*** Begin section ***

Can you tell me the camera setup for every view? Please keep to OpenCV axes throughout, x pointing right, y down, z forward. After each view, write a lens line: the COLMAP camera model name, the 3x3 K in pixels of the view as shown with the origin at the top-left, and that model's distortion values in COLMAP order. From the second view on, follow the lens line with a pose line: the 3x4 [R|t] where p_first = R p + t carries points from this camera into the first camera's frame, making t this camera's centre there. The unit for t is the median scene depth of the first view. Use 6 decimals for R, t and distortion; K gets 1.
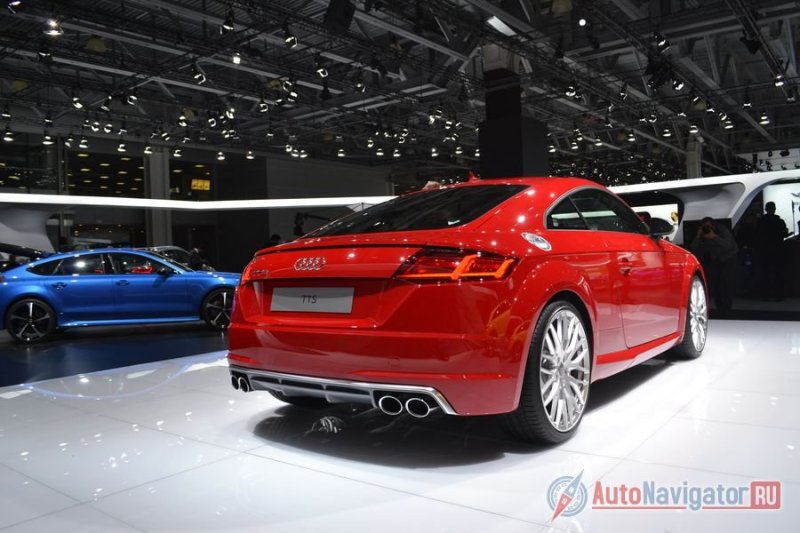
lens RADIAL K [[641.9, 0, 400.0], [0, 641.9, 266.5], [0, 0, 1]] dist [-0.079710, 0.004823]
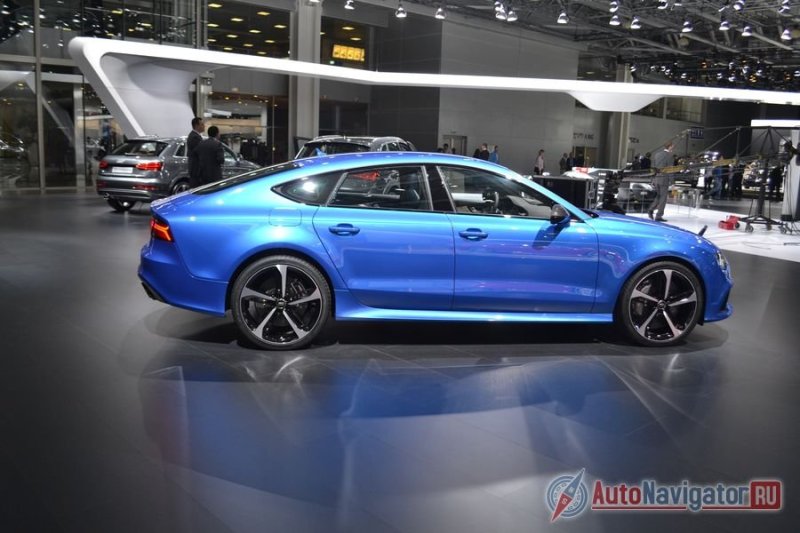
lens RADIAL K [[702.3, 0, 400.0], [0, 702.3, 266.5], [0, 0, 1]] dist [-0.057312, -0.001061]
pose [[0.982912, 0.104035, -0.151856, -0.395240], [-0.079602, 0.984074, 0.158942, -0.026365], [0.165973, -0.144138, 0.975540, 0.471198]]
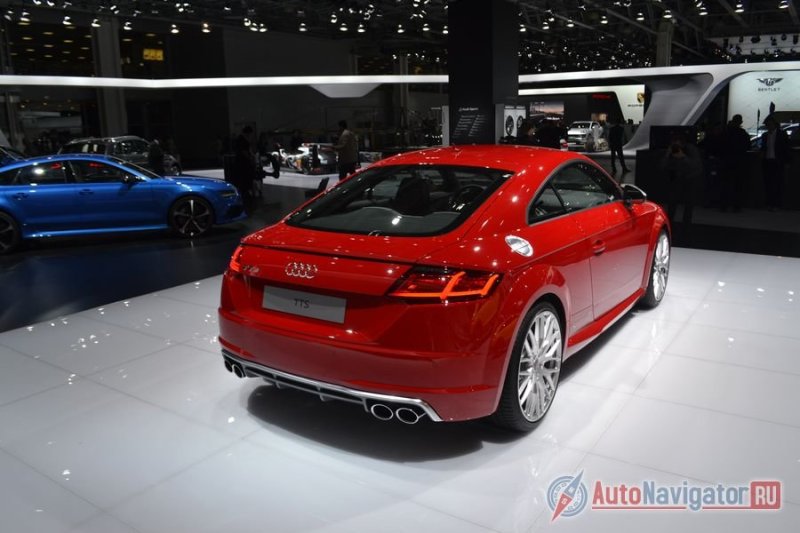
lens RADIAL K [[643.0, 0, 403.0], [0, 643.0, 267.6], [0, 0, 1]] dist [-0.084511, 0.014322]
pose [[0.997899, 0.002044, 0.064764, -0.012239], [-0.015006, 0.979619, 0.200306, -0.059435], [-0.063034, -0.200857, 0.977591, -0.004642]]
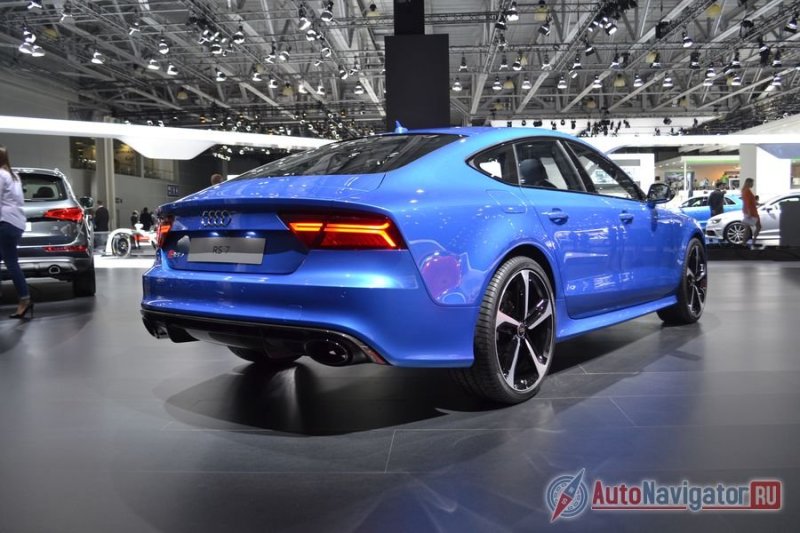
lens RADIAL K [[714.2, 0, 400.0], [0, 714.2, 266.5], [0, 0, 1]] dist [-0.016583, -0.003888]
pose [[0.826401, -0.013528, 0.562920, -0.770452], [-0.004568, 0.999517, 0.030727, 0.042603], [-0.563064, -0.027965, 0.825940, 0.685309]]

*** End section ***

Goal of the exercise -> Can you copy the records from the start through the line containing "-0.144138, 0.975540, 0.471198]]", substituting "camera line" for "lens line" and changing nothing else? Omit the pictures.

Completed task ->
Can you tell me the camera setup for every view? Please keep to OpenCV axes throughout, x pointing right, y down, z forward. After each view, write a camera line: the COLMAP camera model name, the 3x3 K in pixels of the view as shown with the origin at the top-left, and that model's distortion values in COLMAP order. From the second view on, follow the camera line with a pose line: the 3x4 [R|t] where p_first = R p + t carries points from this camera into the first camera's frame, making t this camera's centre there. The unit for t is the median scene depth of the first view. Use 6 decimals for R, t and distortion; K gets 1.
lens RADIAL K [[641.9, 0, 400.0], [0, 641.9, 266.5], [0, 0, 1]] dist [-0.079710, 0.004823]
lens RADIAL K [[702.3, 0, 400.0], [0, 702.3, 266.5], [0, 0, 1]] dist [-0.057312, -0.001061]
pose [[0.982912, 0.104035, -0.151856, -0.395240], [-0.079602, 0.984074, 0.158942, -0.026365], [0.165973, -0.144138, 0.975540, 0.471198]]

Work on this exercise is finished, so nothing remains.